Glenn Close is in "The Wife" and I was trying to think of a film she has been in that I could compare this to, and discovered that there is no film I liked that scintillated due to the acting abilities of Glenn Close. Not a one. She has been in films I liked, but I think I have always found her uninteresting.
She-who-must-be-obeyed observed that she was distracted during close-up scenes during which Close's angular features were suddenly offset by the intrusion of her "hammy" hands! It's true. I could not say something like that without being stoned by the combined frowns of the villagers, but She can compare Glenn Close's extremities to a pair of large jambons and no one says boo about it!
Well, that is a director-problem or an editor-problem. I certainly cannot fault Ms. Close for having hands like those of Brendan Gleeson
The only way out is to not say anything about the films. My friends, of course, see through this and immediately make the conclusion that I did not like the film and am being my usual negative self.
In my defense, I use the following scale to rate films:
Writing/Story makes up 60% of the rating, followed by Editing with 10%, Acting with 10%, Camera Work with 5%, Lighting with 5%, Foley with 2 1/2 %, Gaffer with 2 1/2%, Continuity Girl and Best Boy with 2 1/2% between them, and Directing with 2 1/2%.
(The story for The Wife was indescribably dopey. Look it up somewhere where they give a rip if you truly wish to find the story-line.)
I used to include Producers in the rating system, but ever since Wes Anderson's The Grand Budapest Hotel had featured a bakery called Mendl's which had distinctive pink boxes and had had an ad campaign that had sent some of these Mendl's boxes to real-life bakeries around the country...
... And I had seen one such advertising box in The Home Bakery in Rochester, Michigan... Which is where I buy my buttercream filled long john dougnuts once a month... And where I had declared that I was a friend of the producer of The Grand Budapest Hotel, the producer being none other than the great Harvey Weinstein (it is not a lie if it is for doughnuts!) and I must have one of those Mendl boxes for my long johns.
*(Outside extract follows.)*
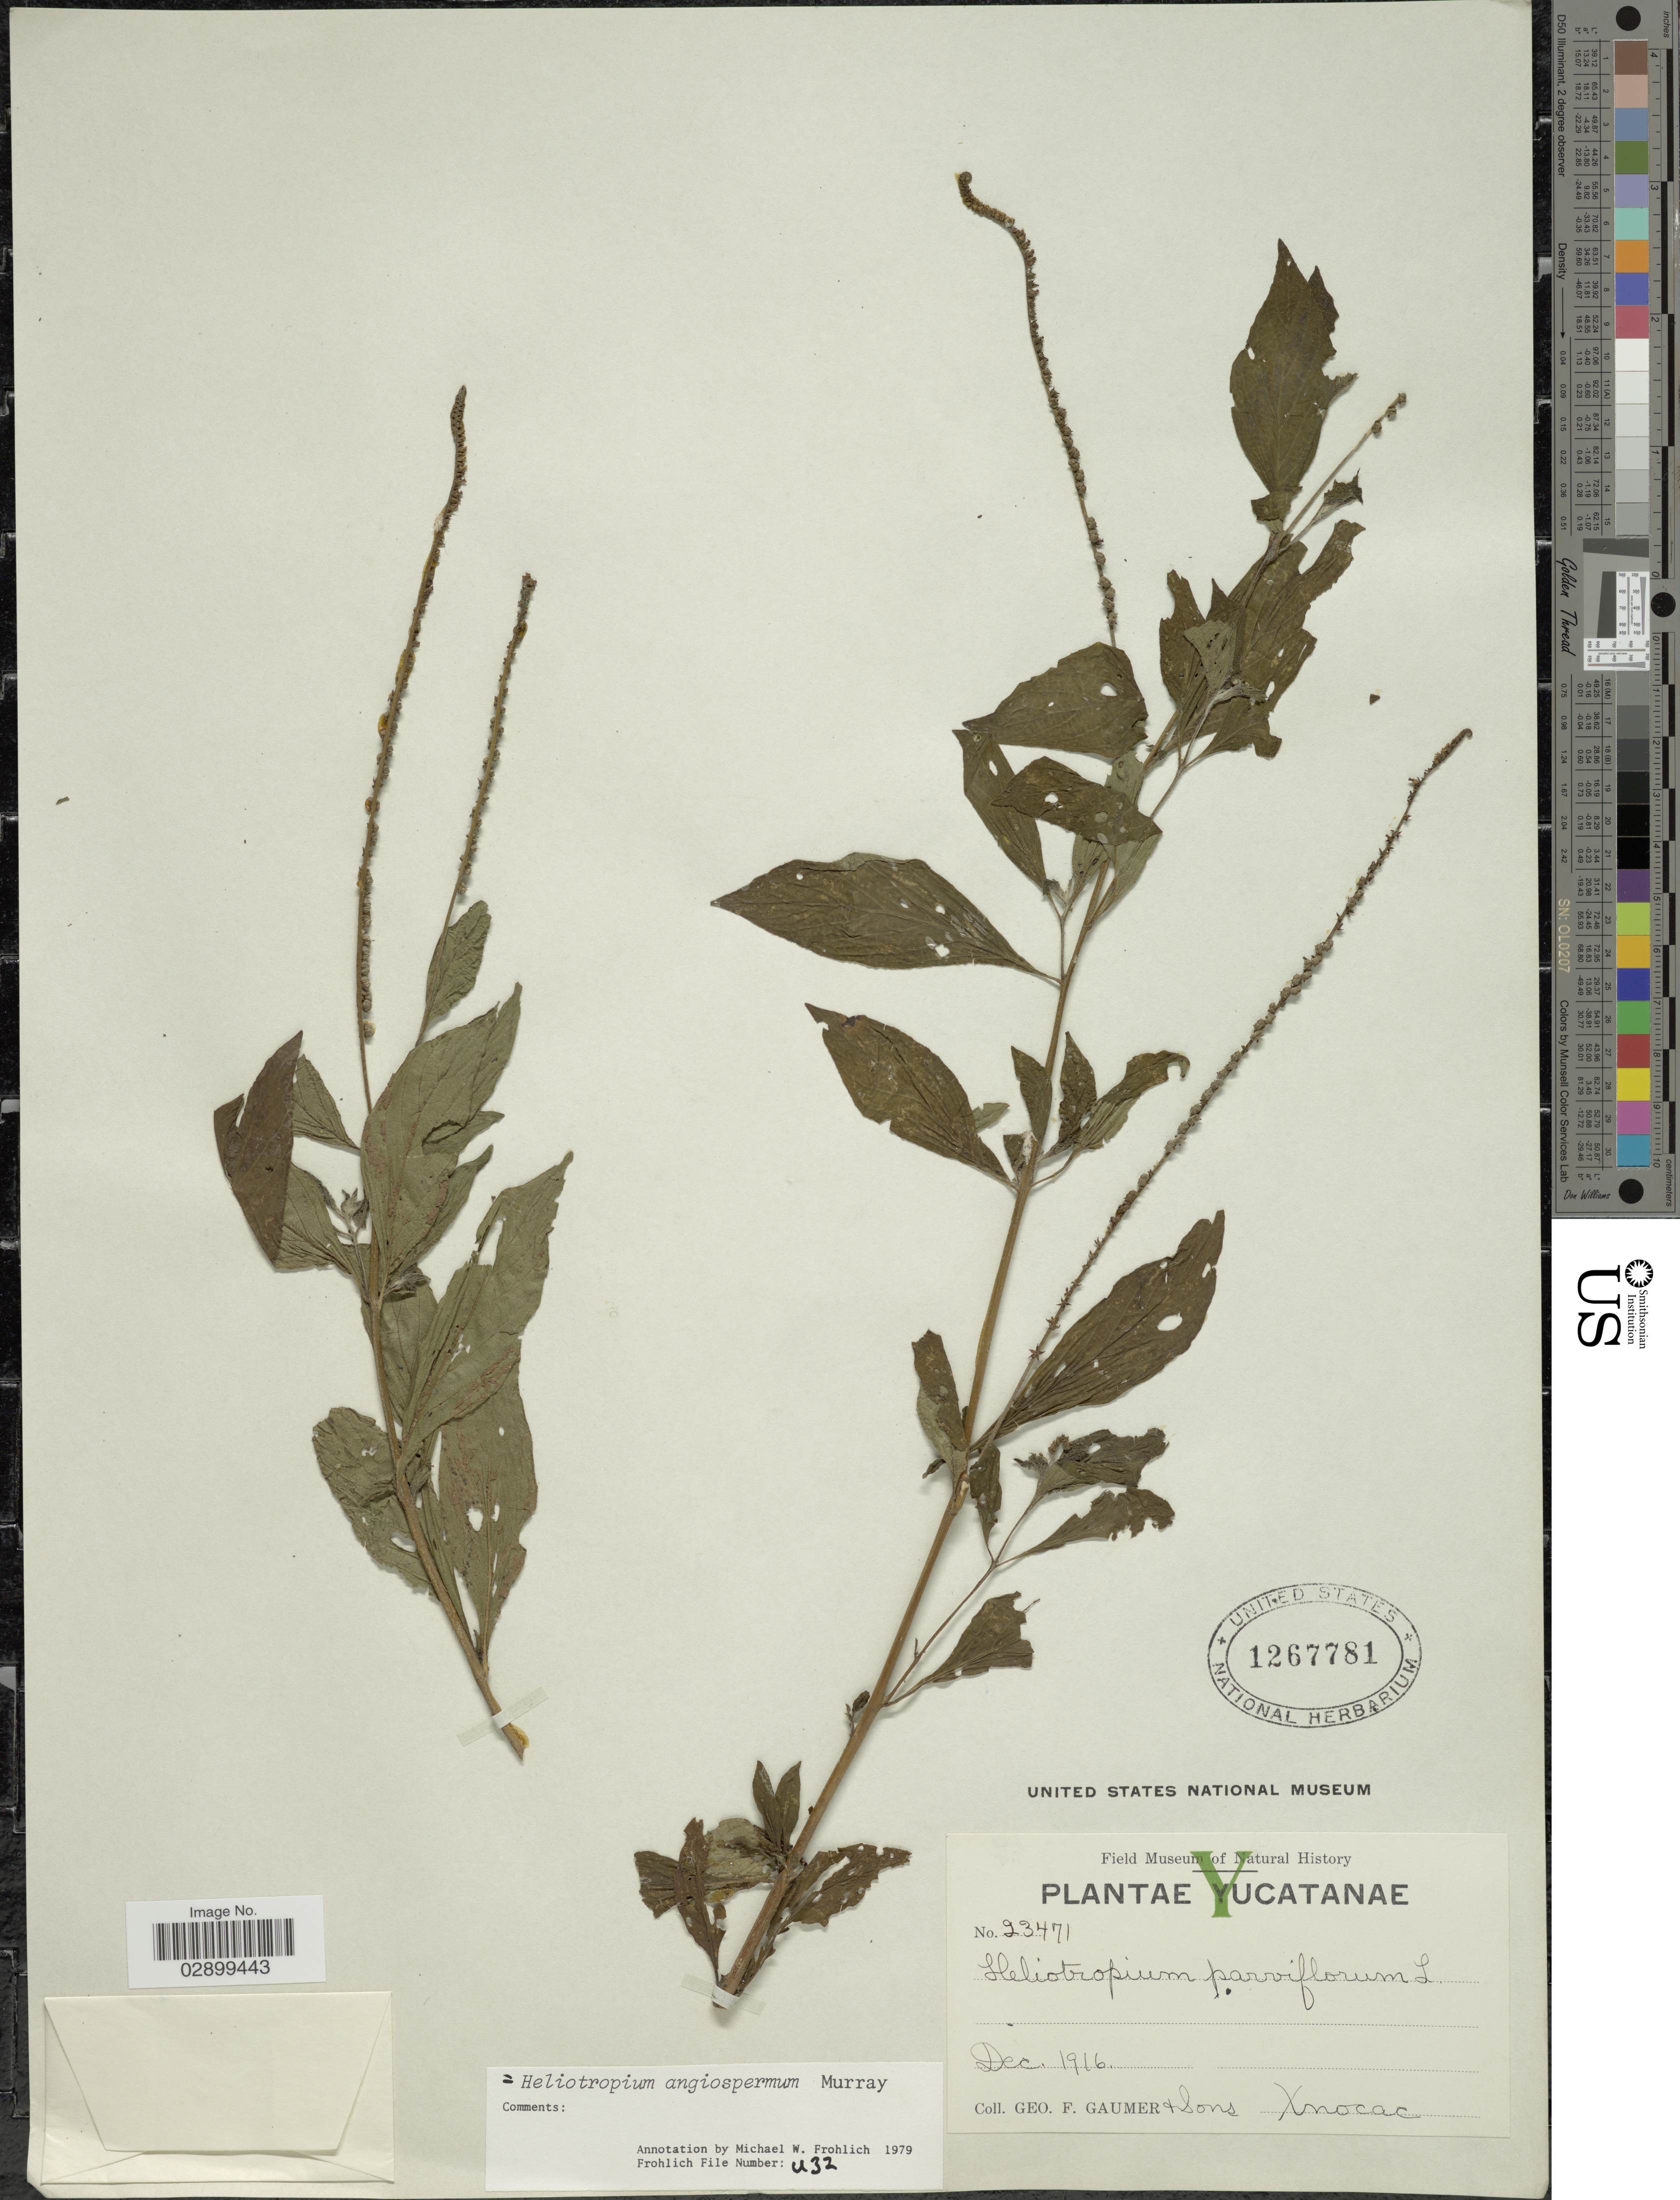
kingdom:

They were impressed even if they weren't quite sure who Harvey Weinstein was, but were very sorry they could not let he boxes go. Then with the endless passage of time, and Harvey Weinstein's creds having gone south, they began to give me funny looks when I came on my monthly jaunts. So I wear a disguise. And it sounds a lot like a Wes Anderson movie, and that makes it more than tolerable; it makes it great!